We propose a new estimation methodology to address the presence of covariate measurement error by exploiting the availability of spatial data. The approach uses neighboring observations as repeated measurements, after suitably controlling for the random distance between the observations in a way that allows the use of operator diagonalization methods to establish identification. The method is applicable to general nonlinear models with potentially nonclassical errors and does not rely on a priori distributional assumptions regarding any of the variables. The method's implementation combines a sieve semiparametric maximum likelihood with a first-step kernel conditional density estimator and simulation methods. The method's effectiveness is illustrated through both controlled simulations and an application to the assessment of the effect of pre-colonial political structure on current economic development in Africa.

Peer effect analysis with latent processes. Link

Abstract

I study peer effects that arise from irreversible decisions in the absence of a standard social equilibrium. I model a latent sequence of decisions in continuous time and obtain a closed-form expression for the likelihood, which allows to estimate proposed causal estimands. The method avoids regression on conditional expectations or linear-in-means regression – and thus reflection-type problems (Manski, 1993) or simultaneity issues – by modeling the (unobserved) realized direction of causality, whose probability is identified. Under a parsimonious parametric specification, I introduce a peer effect parameter meant to capture the causal influence of first-movers on their peers. Various forms of peer effect heterogeneity can be accommodated. Parameters are shown to be consistently estimated by maximum likelihood methods and lend themselves to standard inference.

Estimation of Independent Component Analysis Systems. Link

Abstract

Although approaches to Independent Component Analysis (ICA) based on characteristic function seem theoretically elegant, they may suffer from implementational challenges because of numerical integration steps or selection of tuning parameters. Extending previously considered objective functions and leveraging results from the continuum Generalized Method of Moments of Carrasco and Florens (2000), I derive an optimal estimator that can take a tractable form and thus bypass these concerns. The method shares advantages with characteristic function approaches -- it does not require the existence of higher-order moments or parametric restrictions -- while retaining computational feasibility and asymptotic efficiency.
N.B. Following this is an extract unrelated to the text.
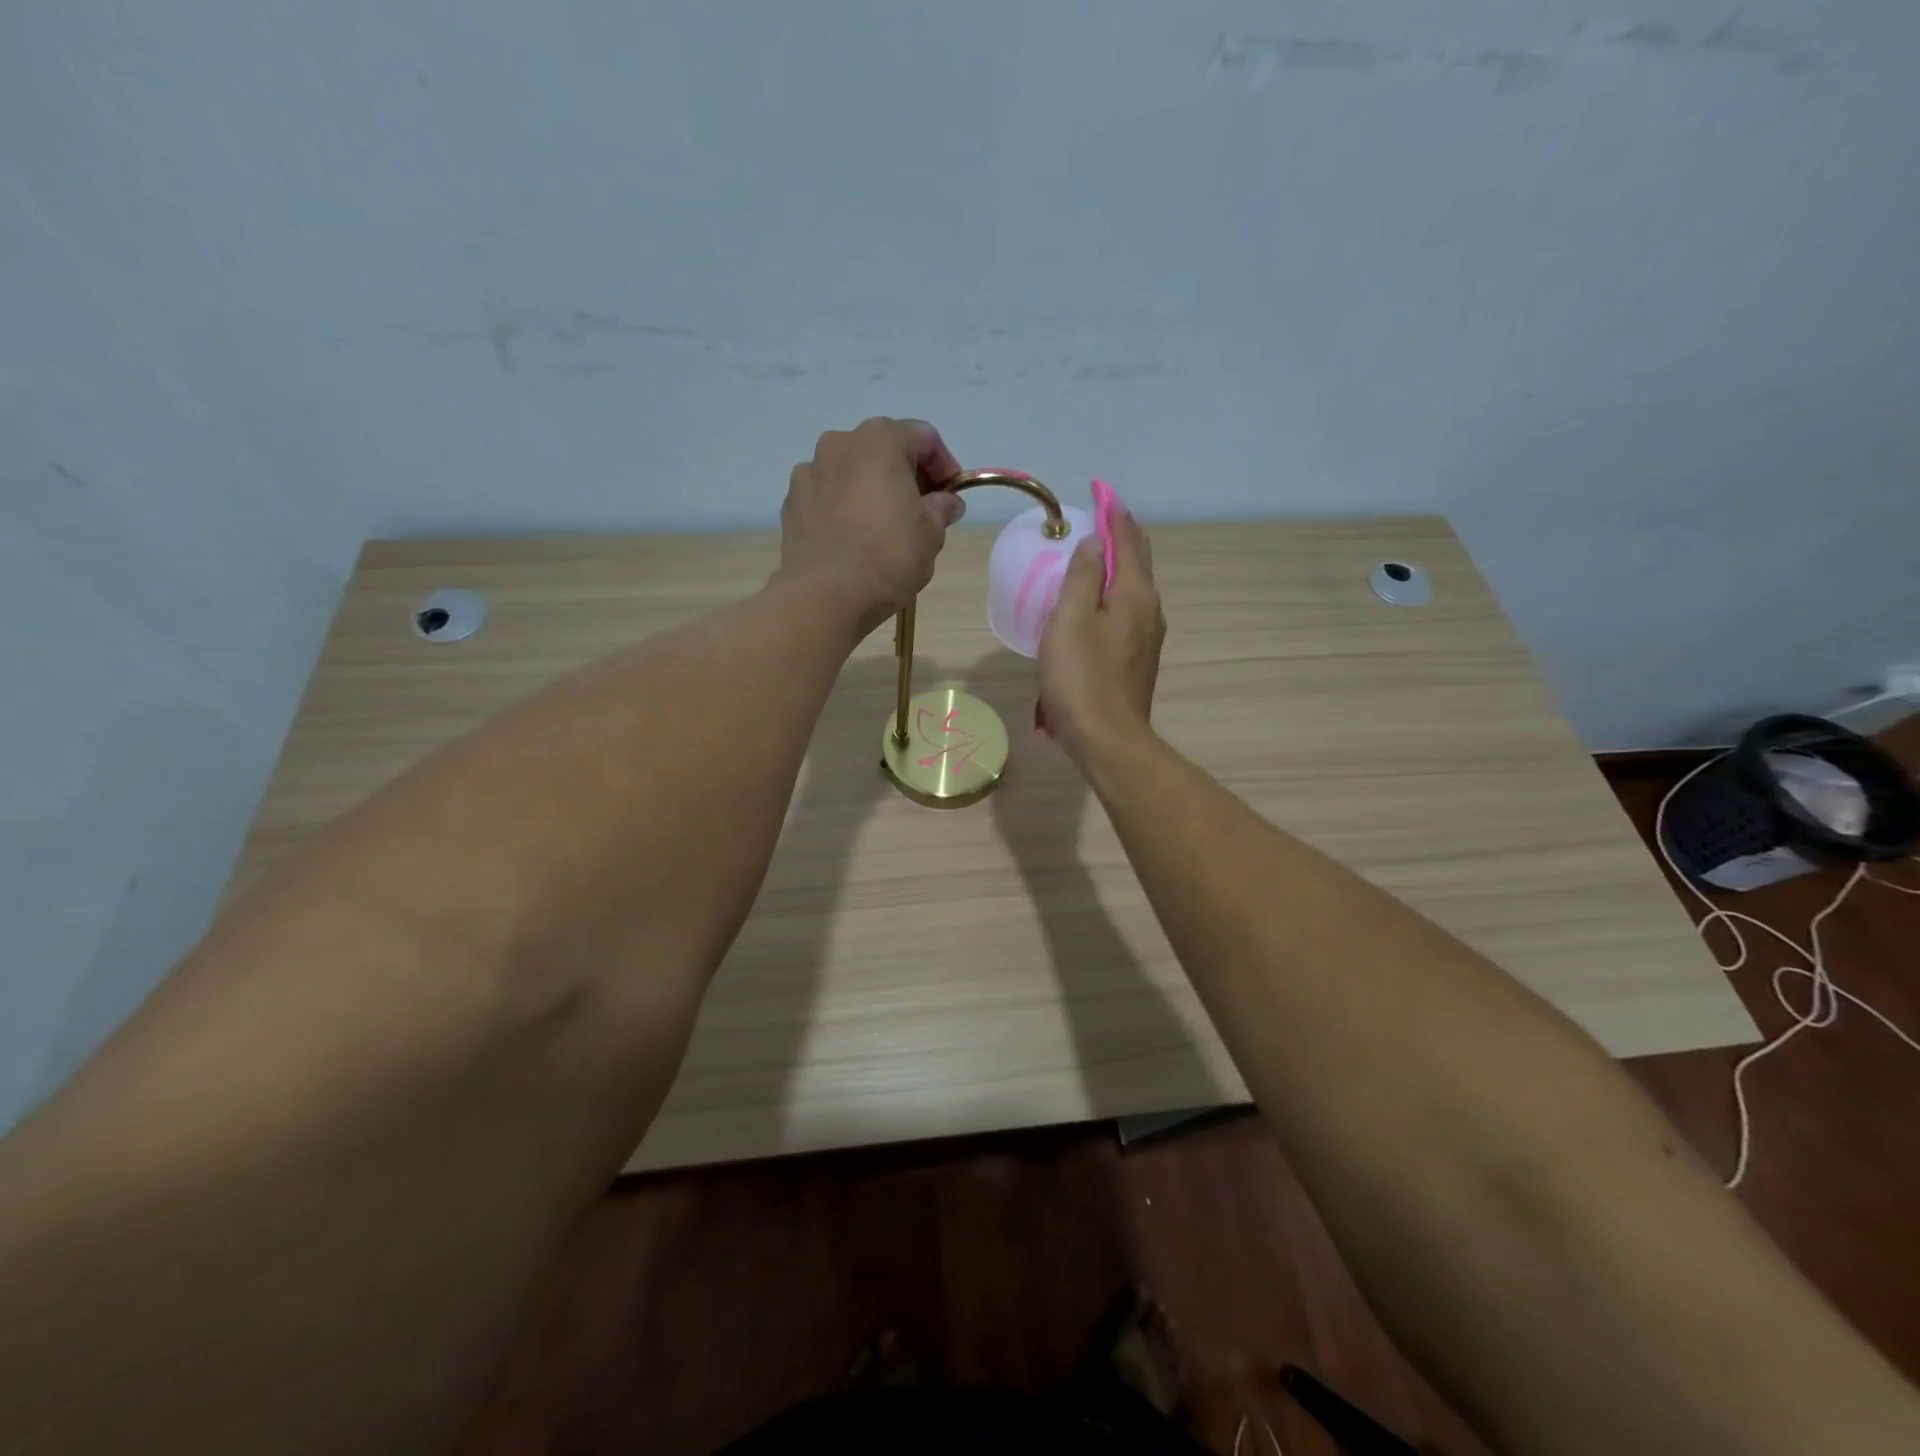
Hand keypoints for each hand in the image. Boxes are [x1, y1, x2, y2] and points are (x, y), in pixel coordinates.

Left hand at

The results are adapted to handle a possible first step that delivers estimated sensors. Finally, a by-product of the approach is a specification test that is valuable in many ICA applications. The method's effectiveness is illustrated through simulations, where the estimator outperforms efficient GMM, JADE, or FastICA, and an application to the estimation of Structural Vector Autoregressions (SVAR), a workhorse of the macroeconometric time series literature.

Optimally-Transported Generalized Method of Moments, with Susanne M. Schennach; conditionally accepted at Econometrica.

Abstract

We propose a novel optimal transport-based version of the Generalized Method of Moment (GMM). Instead of handling overidentification by reweighting the data to satisfy the moment conditions (as in Generalized Empirical Likelihood methods), this method proceeds by allowing for errors in the variables of the least mean-square magnitude necessary to simultaneously satisfy all moment conditions. This approach, based on the notions of optimal transport and Wasserstein metric, aims to address the problem of assigning a logical interpretation to GMM results even when overidentification tests reject the null, a situation that cannot always be avoided in applications. We illustrate the method by revisiting Duranton, Morrow and Turner's (2014) study of the relationship between a city's exports and the extent of its transportation infrastructure. Our results corroborate theirs under weaker assumptions and provide insight into the error structure of the variables.